3. Mode operasi baterai
Setelah daya listrik tidak normal, DC yang tersimpan di baterai akan diubah menjadi AC. saat ini, input inverter akan dipasok oleh baterai. Inverter akan terus memberikan daya, dan beban suplai akan terus digunakan, sehingga mencapai fungsi catu daya berkelanjutan. Sumber daya sistem catu daya UPS adalah baterai, dan kapasitas baterai terbatas, sehingga sistem UPS tidak akan terus memasok daya seperti daya kota. Oleh karena itu, tidak peduli seberapa besar kapasitas sistem UPS, dalam keadaan beban penuh, waktu catu dayanya harus dibatasi.
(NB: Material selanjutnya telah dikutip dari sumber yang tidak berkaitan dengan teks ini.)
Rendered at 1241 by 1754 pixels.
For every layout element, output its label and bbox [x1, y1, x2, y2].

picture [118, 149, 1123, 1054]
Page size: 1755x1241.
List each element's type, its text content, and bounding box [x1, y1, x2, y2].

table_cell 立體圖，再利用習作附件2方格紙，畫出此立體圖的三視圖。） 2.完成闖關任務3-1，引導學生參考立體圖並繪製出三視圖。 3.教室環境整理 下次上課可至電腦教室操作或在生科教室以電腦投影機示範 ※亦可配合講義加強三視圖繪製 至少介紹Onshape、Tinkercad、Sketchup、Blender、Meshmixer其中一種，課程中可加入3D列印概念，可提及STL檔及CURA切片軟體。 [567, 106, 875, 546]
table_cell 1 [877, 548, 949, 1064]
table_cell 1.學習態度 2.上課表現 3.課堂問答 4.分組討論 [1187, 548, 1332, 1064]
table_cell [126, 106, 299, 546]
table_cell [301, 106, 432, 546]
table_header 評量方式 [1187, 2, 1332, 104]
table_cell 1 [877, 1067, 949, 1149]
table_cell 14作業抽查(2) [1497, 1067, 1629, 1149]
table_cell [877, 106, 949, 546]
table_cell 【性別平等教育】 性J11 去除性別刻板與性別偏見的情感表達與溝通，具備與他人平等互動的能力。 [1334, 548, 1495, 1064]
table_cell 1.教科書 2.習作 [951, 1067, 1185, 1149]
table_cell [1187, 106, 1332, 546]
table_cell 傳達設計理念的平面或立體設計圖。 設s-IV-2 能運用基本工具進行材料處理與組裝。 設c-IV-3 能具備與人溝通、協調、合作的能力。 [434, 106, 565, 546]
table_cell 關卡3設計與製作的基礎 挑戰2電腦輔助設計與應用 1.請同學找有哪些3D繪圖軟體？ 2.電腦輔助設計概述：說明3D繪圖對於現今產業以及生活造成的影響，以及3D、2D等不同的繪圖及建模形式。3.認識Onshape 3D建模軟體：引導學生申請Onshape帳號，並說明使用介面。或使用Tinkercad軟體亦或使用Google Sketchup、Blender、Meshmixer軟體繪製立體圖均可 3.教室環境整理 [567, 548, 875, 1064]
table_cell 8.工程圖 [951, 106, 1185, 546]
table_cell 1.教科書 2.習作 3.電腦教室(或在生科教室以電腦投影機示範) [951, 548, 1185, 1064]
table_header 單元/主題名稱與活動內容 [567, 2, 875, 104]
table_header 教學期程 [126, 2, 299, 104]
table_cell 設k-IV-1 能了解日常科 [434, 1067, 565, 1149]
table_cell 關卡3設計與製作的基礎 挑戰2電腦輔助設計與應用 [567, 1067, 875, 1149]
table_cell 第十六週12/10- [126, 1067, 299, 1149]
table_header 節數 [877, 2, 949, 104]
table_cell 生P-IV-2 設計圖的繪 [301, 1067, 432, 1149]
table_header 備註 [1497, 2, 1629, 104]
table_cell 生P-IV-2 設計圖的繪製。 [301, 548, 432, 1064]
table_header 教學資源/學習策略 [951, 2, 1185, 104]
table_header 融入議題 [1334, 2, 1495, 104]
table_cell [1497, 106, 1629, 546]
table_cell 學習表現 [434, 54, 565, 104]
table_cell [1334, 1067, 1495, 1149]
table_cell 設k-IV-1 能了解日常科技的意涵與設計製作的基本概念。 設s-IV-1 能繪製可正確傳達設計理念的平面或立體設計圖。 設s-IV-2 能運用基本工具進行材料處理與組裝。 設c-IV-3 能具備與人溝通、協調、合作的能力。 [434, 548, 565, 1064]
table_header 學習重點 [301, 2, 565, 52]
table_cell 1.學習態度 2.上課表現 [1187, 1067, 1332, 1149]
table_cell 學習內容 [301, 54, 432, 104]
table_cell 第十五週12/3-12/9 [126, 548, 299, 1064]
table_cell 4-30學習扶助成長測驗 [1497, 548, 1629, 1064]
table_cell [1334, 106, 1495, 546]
Jika Anda ingin memperpanjang waktu pengosongan, Anda harus membeli catu daya UPS yang tertunda lama.
4. Lewati mode perawatan
Ketika catu daya UPS dirombak, atur bypass secara manual untuk memastikan catu daya normal dari peralatan beban. Ketika operasi pemeliharaan selesai, nyalakan kembali catu daya UPS, dan catu daya UPS berubah menjadi operasi normal saat ini.